Viewers worried it was a technical glitch. When the lights came on, the dance took off. Gehman, Stephanie Harvey, and Cara Steen slapped their legs to create rhythm and changed direction with military precision. While Barton’s earliest training was in gymnastics and ballet, she channeled Graham’s modernism. Trance-like, the women created patterns in sweeping changes of direction to sink into deep second position; and they rose from the floor in contractions to become warriors in lace skirts and midriff tops.
In “Stranded,” a dance for four, Barton’s concerns are about being trapped, borders, and helping those in need. Dancers struggled to balance on blocks of wood, and rearranged them. The work suffered from predictable sequences, but picked up in the middle when blocks seemed to be a river that separated the group. There was a hint of allegory, troubles at the border, perhaps, but the work did not measure up to others on the program.

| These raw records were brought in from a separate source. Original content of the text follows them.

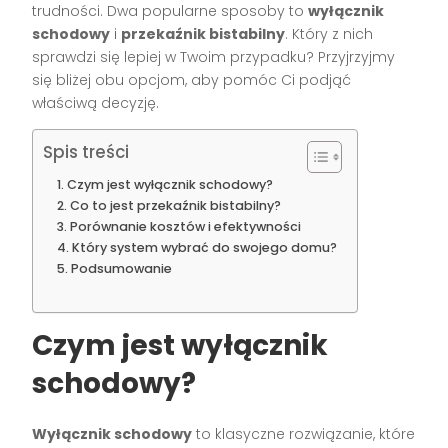
trudności. Dwa popularne sposoby to
wyłącznik
schodowy
i
przekaźnik bistabilny
. Który z nich
sprawdzi się lepiej w Twoim przypadku? Przyjrzyjmy
się bliżej obu opcjom, aby pomóc Ci podjąć
właściwą decyzję.
Spis treści
Czym jest wyłącznik schodowy?
Co to jest przekaźnik bistabilny?
Porównanie kosztów i efektywności
Który system wybrać do swojego domu?
Podsumowanie
Czym jest wyłącznik
schodowy?
Wyłącznik schodowy
to klasyczne rozwiązanie, które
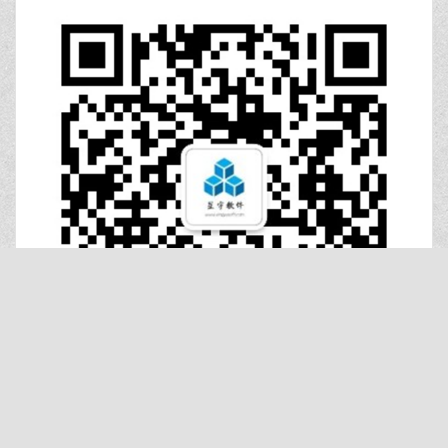
扫码收款培训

The solo “The Illusion of You” for Strasburg, shares the idea of being alone and trapped in a cage like an animal. As an ominous score by Josh Garrels rattled our brains, Strasburg flinched and gripped his wrists. He zigzagged on the diagonals and lifted imaginary objects.
Suddenly, a possible narrative became clear: this crazy guy was planning to move out of his apartment in the middle of the night, without paying the rent. And there was no air conditioning, which furthered the claustrophobic scene. A man pushed to his limit, he could only pace and coil his hands, as if unscrewing light bulbs. In the end, he discovered a single chair. Strasburg is a dancer of robust physicality, and this curious dance revealed a different, internally-driven side.
In “From Across the Room I felt Your Quake,” seven dancers were squeezed into the small box theatre. Overly ambitious, yes – it needed a larger venue. And while it felt like an oven in the little space (the Vine operators turn off the little AC during the dances), the work wasn’t fully cooked. The dance was drenched in melodramatic music, that might be considered techno pop, and the volume was turned up to 11. Still, it had great bones and pop, especially the beginning. Vibrating and sizzling, the dancers popped their heels off the floor in a domino progression until all raced in circles.
They flicked long hair and crossed the space like deer running through the woods with antlers on fire. There was no time to breathe. Even in the ordered chaos, I couldn’t take my eyes of Gehman and Harvey. Both terrific movers, the women seemed to enjoy every moment, leaping for no reason with calm eccentricity and grace.
The Vine Theater, operated by Mojalet Dance Collective, is located on the grounds of Bernardo Winery, 13330 Paseo Del Verano Norte, San Diego, CA 92128
Blythe Barton Dance can be found in the Wonderland Series in November, collaborating with a string trio, and in the Hot Guys Dancing event at Diversionary in January 2014.